Bob Brown Foundation has lodged an urgent application for an injunction in the Federal Court in Hobart to halt the deliberate logging of Swift Parrot habitat in Tasmania’s Lost Falls forest. The logging was uncovered by the foundation near the East Coast, inland from the Freycinet National Park. This week, seven forest defenders, including Bob Brown, were arrested for obstructing the bulldozers and chainsaws causing the destruction.
“Sustainable Timber Tasmania (STT) is destroying hollow-bearing trees, suitable for nesting, in the critically-endangered Swift Parrot’s habitat. After successfully gaining an undertaking to the Court from STT not to log 19 other Swift parrot coupes, we have lodged a new application for an injunction over 31 additional Swift parrot coupes in the Federal Court today. We seek immediate protection for these native forests where the critically-endangered Swift Parrot is settling to feed and/or breed,” BBF Campaign Manager Jenny Weber said.

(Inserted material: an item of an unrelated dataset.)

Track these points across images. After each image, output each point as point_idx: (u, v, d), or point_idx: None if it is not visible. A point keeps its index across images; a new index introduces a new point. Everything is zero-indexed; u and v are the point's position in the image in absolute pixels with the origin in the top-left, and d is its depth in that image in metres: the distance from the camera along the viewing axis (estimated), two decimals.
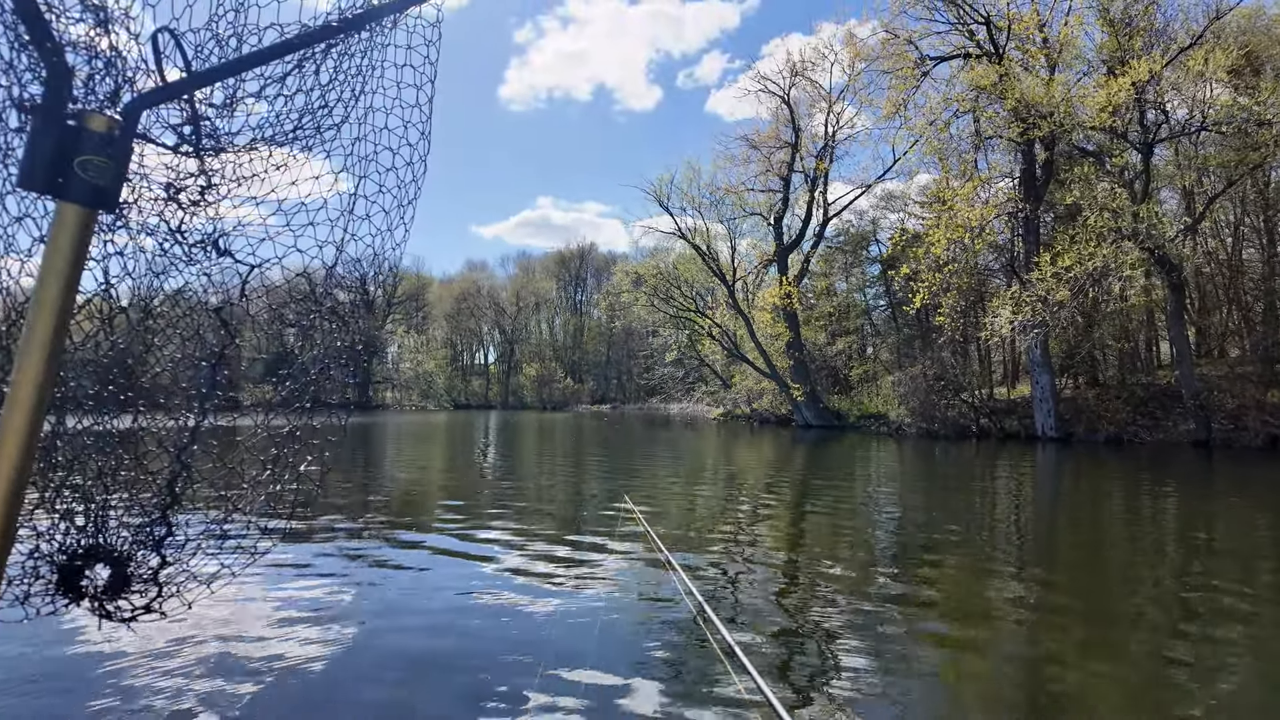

“The Eastern Tiers forest block, including Lost Falls, Mt Morriston and Snow Hill, east of Campbell Town, has been identified as important habitat by scientific experts. Nevertheless, it is being logged right now or is to be logged in the near future,” Weber said. The Swift Parrot, which migrates from the southeastern mainland to nest in Tasmania each summer, is the fastest parrot on Earth but is suffering a collapse in numbers.
“The Morrison and Gutwein governments are failing to uphold the intent of national law that Australia’s wildlife species should not be driven to extinction. Our action is to uphold the law,” Bob Brown said.
“The destruction of Swift Parrot and Tasmanian Devil habitat to replenish piles of logs and woodchips for export from Tasmania’s wharfs is a diabolical flouting of public expectation, including in the regions, that this nation’s wildlife and remaining native forests will be protected. We call on Prime Minister Morrison to defend, not destroy, rare and endangered creatures which are vital parts of the nation’s heritage. He should haul the chainsaws and bulldozers out of Australia’s remnant native forests before Christmas,” Brown said.